On Saturday (6th July) it rained heavily. Myrtle swung into action to reinforce her brood platform. On Sunday (7th July) she continued, while the second adult led the chicks upstream out of the way. Myrtle worried at the iris stems around the platform area, her activity highlighted by the sudden onset of vigorous shaking of a small group of leaves that could not be attributed to the water flow. Only occasional glimpses of her could be seen, which is her purpose in selecting that nest site and winning it against all odds. When a leaf finally broke off, she immediately took it to the platform and got weaving. At one point she came in with a poplar leaf, and that went in too. She worked at this for over an hour, while yours truly watched, fascinated.

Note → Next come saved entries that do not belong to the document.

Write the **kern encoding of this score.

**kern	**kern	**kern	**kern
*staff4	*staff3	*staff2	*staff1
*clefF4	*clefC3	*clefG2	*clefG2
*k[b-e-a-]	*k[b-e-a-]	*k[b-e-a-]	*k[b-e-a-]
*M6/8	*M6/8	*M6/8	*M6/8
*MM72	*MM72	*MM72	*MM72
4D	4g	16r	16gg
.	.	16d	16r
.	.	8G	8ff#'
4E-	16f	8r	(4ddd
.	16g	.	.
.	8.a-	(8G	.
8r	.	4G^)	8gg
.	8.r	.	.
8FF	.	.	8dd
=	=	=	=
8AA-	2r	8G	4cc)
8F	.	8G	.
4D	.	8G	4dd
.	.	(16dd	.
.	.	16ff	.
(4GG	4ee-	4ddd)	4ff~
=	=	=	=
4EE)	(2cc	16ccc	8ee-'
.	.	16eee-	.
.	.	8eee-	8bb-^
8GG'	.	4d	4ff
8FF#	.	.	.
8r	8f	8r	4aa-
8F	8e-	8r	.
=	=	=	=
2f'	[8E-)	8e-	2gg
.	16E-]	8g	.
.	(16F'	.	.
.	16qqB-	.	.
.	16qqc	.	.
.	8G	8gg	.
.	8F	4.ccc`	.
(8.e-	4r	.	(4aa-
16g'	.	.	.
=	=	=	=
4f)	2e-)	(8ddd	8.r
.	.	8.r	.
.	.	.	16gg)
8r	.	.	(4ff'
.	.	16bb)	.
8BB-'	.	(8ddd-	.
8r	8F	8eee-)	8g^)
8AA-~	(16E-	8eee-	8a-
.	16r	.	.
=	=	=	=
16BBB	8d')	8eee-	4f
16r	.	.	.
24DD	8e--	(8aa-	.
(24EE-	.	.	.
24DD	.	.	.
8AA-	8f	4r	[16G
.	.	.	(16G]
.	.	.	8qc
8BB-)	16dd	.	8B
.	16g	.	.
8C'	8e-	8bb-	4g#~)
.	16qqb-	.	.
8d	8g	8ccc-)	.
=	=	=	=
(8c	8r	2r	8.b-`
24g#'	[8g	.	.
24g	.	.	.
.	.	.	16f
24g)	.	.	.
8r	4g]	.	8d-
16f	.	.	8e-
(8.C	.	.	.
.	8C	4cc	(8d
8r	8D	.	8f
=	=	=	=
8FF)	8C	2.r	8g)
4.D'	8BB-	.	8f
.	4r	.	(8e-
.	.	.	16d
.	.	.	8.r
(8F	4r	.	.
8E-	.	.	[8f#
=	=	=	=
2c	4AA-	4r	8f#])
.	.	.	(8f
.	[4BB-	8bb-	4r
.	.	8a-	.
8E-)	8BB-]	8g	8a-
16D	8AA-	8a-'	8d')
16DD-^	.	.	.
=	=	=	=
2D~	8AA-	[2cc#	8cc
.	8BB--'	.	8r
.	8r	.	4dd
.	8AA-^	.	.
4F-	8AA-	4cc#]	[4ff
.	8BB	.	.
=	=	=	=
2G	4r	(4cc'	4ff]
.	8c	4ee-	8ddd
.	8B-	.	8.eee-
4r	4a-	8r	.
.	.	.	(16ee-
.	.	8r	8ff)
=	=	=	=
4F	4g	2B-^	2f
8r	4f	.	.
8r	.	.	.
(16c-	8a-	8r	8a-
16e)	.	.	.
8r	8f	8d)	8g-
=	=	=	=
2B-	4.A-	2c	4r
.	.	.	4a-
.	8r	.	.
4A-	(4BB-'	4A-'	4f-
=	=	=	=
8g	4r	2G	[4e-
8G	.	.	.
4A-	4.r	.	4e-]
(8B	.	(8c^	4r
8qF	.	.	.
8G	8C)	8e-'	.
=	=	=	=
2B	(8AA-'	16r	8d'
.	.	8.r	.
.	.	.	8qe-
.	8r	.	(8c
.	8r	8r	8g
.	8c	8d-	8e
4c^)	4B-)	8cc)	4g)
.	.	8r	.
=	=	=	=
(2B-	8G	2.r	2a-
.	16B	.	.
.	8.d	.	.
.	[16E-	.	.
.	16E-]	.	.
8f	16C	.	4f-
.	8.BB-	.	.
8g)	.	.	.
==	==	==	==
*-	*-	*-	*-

Myrtle only stopped when a small flotilla of mallards barged through the middle of the iris bed. This was an adult female (cane) with three well grown youngsters (canetons) at least as big as she was. La cane could easily have been "our" duck whose progress we observed over so many weeks. If so, she did well to raise three ducklings to the point where they will soon be independent. Myrtle's crew has a long way to go before that stage.

She had to reinforce the platform again today (14th July). The second adult seemed rather dithery, swimming up and down aimlessly most of the time, although she may have been guarding the chicks again. One chick insists on staying with Myrtle, and was treated to a sharp peck for getting out of hand. In one furious burst of activity the adults were working together, Myrtle (the dominant bird, generally the female in any kind of pair) was working on the platform while her helper carried materials in from the bank.

The helper is probably a daughter, a younger sibling or even an aunt. This kind of cooperation outside the pair bond is found normally between birds that are related. She has a small platform of her own, under the far bank. And some day she may become Myrtle and take over the iris bed.

Monday, 7 July 2014

The kingfisher trap

According to Tim, Bill Oddie described the "Kingfisher Trap" on one of his wildlife TV programs, but short of buying the DVD boxed sets and playing them all, I couldn't say which one. I have a small side bet on "How to Watch Wildlife", a series first broadcast on BBC2 in early 2005.

The reasoning behind the Kingfisher Trap goes like this:
  • birds never sit still
  • when they sit still, you can't see them properly
  • when you can see them properly, you haven't got your camera with you
  • so you provide them with a perch positioned where you can see it, and you sit there with your camera and take pictures when the bird turns up.
It works.

My first ever picture of a kingfisher - an adult male

All you do is fix a pole over the water where the electric blue bullet whizzes to and fro, making that piercing "Hweet" call. This one is over the millstream, visible (after a little judicious gardening) from the bedroom window. You still have to find a way of persuading your kingfisher to stay long enough to focus the camera, but that's down to the likely prey in the chosen stretch of water. No prey, no stay.

Other birds like to use the kingfisher trap, too. It provides a convenient spot for an incoming bird with food for chicks to check that all is well and no predators are watching before going to the nest.

Female blackcap with breakfast

This pair of blackcaps has a second brood, having successfully raised about four from the first. They have relocated to the side of the tree nursery area, in a space previously occupied by a wren. She used the perch too, and is also on a second brood, somewhere.

Other species, such as grey wagtails, use the perch as a survey point to catch insects over the water. Last Friday a family group of at least four birds, adults and young, landed on the pole in great excitement. Unfortunately the evening sunlight was coming straight down the pole and all I got in the picture was a reflection of the camera.